Vers la fin des années 1970, un psychanalyste nommé François ROUSTANG se forma à l’hypnose et l’intégra dans sa pratique. Il s’éloigna peu à peu de l’école analytique, et s’attacha à décrire les différentes étapes de l’hypnose ainsi qu’à développer de nouveaux concepts dans différents ouvrages, comme celui d’état “d’éveil paradoxal“.

Reconsidérant la place du thérapeute ainsi que celle du corps dans la thérapie, travaillant la notion de changement rendu possible par le “non-vouloir“, encore appelé aujourd’hui le “lâcher-prise“, François ROUSTANG est un des plus brillants penseurs de l’hypnose dans le monde francophone actuel, comme le rapporte J. BENHAIEM en 2009(12).

Dans les années 1980, la création de deux formations proposées d’une part par L. CHERTOK et D. MICHAUX, et d’autre part par les psychiatres ericksonniens J. GODIN et A. MALAREVICZ, ont eu un rôle d’entraînement important pour les thérapeutes et ont permis ce regain d’intérêt pour l’hypnose perceptible tant chez certains médias d’orientation médicale que chez le grand public.

La diversité des pratiques proposées, de l’hypnoanalyse à l’hypnose ericksonnienne, l’application dans les nombreux aspects du traitement de la douleur et des traumatismes et, depuis quelques années, son utilisation comme outil de concentration et de gestion émotionnelle ont permis aux thérapeutes et patients de juger de l’intérêt de ces pratiques.
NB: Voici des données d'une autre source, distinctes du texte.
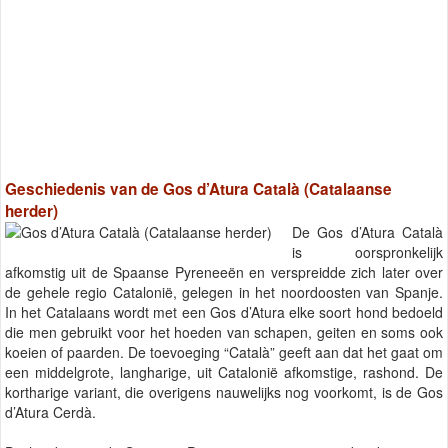
Geschiedenis van de Gos d’Atura Català (Catalaanse
herder)
De Gos d’Atura Català
is oorspronkelijk
afkomstig uit de Spaanse Pyreneeën en verspreidde zich later over
de gehele regio Catalonië, gelegen in het noordoosten van Spanje.
In het Catalaans wordt met een Gos d’Atura elke soort hond bedoeld
die men gebruikt voor het hoeden van schapen, geiten en soms ook
koeien of paarden. De toevoeging “Català” geeft aan dat het gaat om
een middelgrote, langharige, uit Catalonië afkomstige, rashond. De
kortharige variant, die overigens nauwelijks nog voorkomt, is de Gos
d’Atura Cerdà.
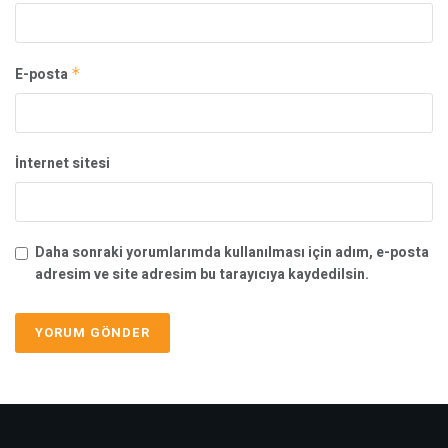
E-posta
*
İnternet sitesi
Daha sonraki yorumlarımda kullanılması için adım, e-posta
adresim ve site adresim bu tarayıcıya kaydedilsin.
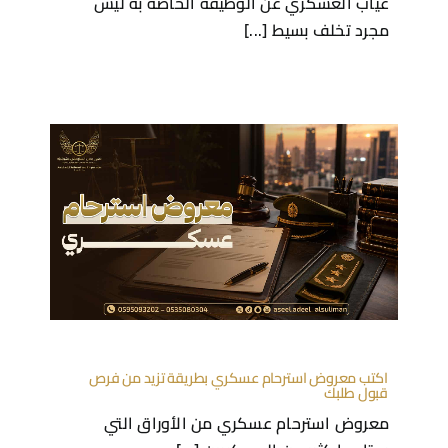
غياب العسكري عن الوظيفة الخاصة به ليس
مجرد تخلف بسيط [...]
اكتب معروض استرحام عسكري بطريقة تزيد من فرص
قبول طلبك
معروض استرحام عسكري من الأوراق التي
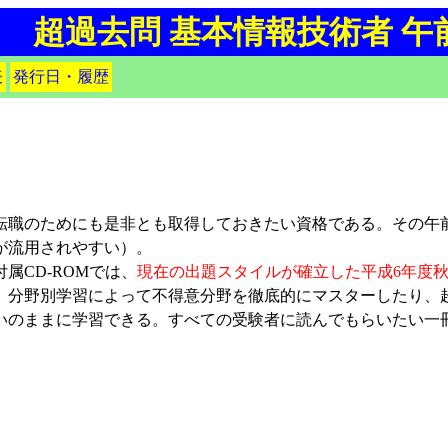
超過去問 基本情報技術者 午
表
発行日・履歴
職のためにも是非とも取得しておきたい資格である。その午前
が流用されやすい）。
CD-ROMでは、
現在の出題スタイルが確立した平成6年度
、分野別学習によって不得意分野を徹底的にマスターしたり、
いのままに学習できる。すべての受験者に読んでもらいたい一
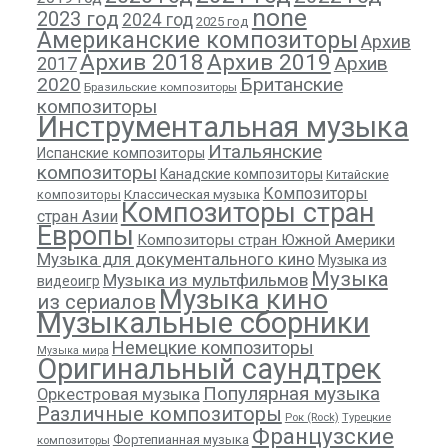
none
2023 год
2024 год
2025 год
Американские композиторы
Архив
Архив 2018
Архив 2019
Архив
2017
2020
Британские
Бразильские композиторы
композиторы
Инструментальная музыка
Итальянские
Испанские композиторы
композиторы
Канадские композиторы
Китайские
Композиторы
композиторы
Классическая музыка
Композиторы стран
стран Азии
Европы
Композиторы стран Южной Америки
Музыка для документального кино
Музыка из
Музыка
Музыка из мультфильмов
видеоигр
Музыка кино
из сериалов
Музыкальные сборники
Немецкие композиторы
Музыка мира
Оригинальный саундтрек
Популярная музыка
Оркестровая музыка
Различные композиторы
Рок (Rock)
Турецкие
Французские
Фортепианная музыка
композиторы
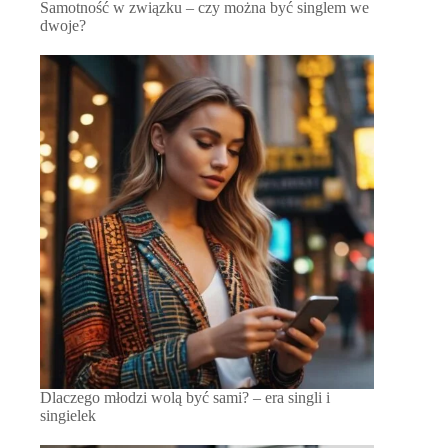
Samotność w związku – czy można być singlem we
dwoje?
Dlaczego młodzi wolą być sami? – era singli i
singielek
Notons le travail considérable effectué par le Dr FAYMONVILLE au CHU de Liège dans le traitement de la douleur, dans le cadre de ce qu’elle appela l’hypnosédation, ayant permis de réaliser de nombreuses interventions chirurgicales nécessitant jusqu’alors une anesthésie générale.
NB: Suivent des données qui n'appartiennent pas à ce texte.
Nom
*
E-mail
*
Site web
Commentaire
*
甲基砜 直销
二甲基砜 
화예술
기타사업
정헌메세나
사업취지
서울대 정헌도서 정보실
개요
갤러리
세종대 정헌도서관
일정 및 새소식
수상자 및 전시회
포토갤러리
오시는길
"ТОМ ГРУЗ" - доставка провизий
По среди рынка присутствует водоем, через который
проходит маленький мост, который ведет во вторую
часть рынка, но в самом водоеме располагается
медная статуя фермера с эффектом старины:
La recherche dans ce même domaine du Dr J. BENHAÏEM et la mise en place d’un Diplôme Universitaire à Paris VI vers les années 2000 attestent de même de la réintégration de

l’hypnose au domaine médical.

La naissance de nouveaux modèles thérapeutiques avec les thérapies brèves sur lesquelles nous reviendrons, comme les thérapies cognitives et comportementales, les thérapies systémiques ou encore la gestalt thérapie, a permis d’apporter une autre approche que celle de la psychanalyse, avec des implications pratiques différentes. L’hypnose peut se conjuguer avec l’une ou l’autre de ces pratiques, tout en apportant des éléments thérapeutiques spécifiques. Et c’est en grande partie l’apport de ces éléments spécifiques , comme la capacité de mieux réguler les émotions, d’agir sur les sensations, l’accès à certaines réactions organiques, qui suscita l’intérêt croissant de diverses professions de santé concernées par ces différents troubles.
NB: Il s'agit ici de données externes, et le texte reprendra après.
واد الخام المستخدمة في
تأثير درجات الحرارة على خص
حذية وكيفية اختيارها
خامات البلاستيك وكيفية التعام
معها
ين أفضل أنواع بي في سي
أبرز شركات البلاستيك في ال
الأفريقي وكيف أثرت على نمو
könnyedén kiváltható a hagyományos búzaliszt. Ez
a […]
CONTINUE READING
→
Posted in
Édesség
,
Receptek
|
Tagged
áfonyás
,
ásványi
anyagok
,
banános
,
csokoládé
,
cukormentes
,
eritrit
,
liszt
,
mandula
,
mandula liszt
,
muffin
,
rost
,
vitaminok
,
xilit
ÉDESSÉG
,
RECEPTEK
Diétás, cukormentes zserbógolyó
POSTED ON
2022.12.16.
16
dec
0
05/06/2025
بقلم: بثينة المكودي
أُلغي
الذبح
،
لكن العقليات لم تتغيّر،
De plus en plus de thérapeutes intègrent l’hypnose dans le cadre de leur pratique, et les congrès d’hypnose rassemblent de plus en plus de monde. Evoquons pour exemple le dernier congrès de La Société Internationale d’Hypnose tenu à Brême en Octobre 2012, et qui rassembla 2300 participants, de nombreux pays et de spécialités différentes, et près de 300 conférenciers.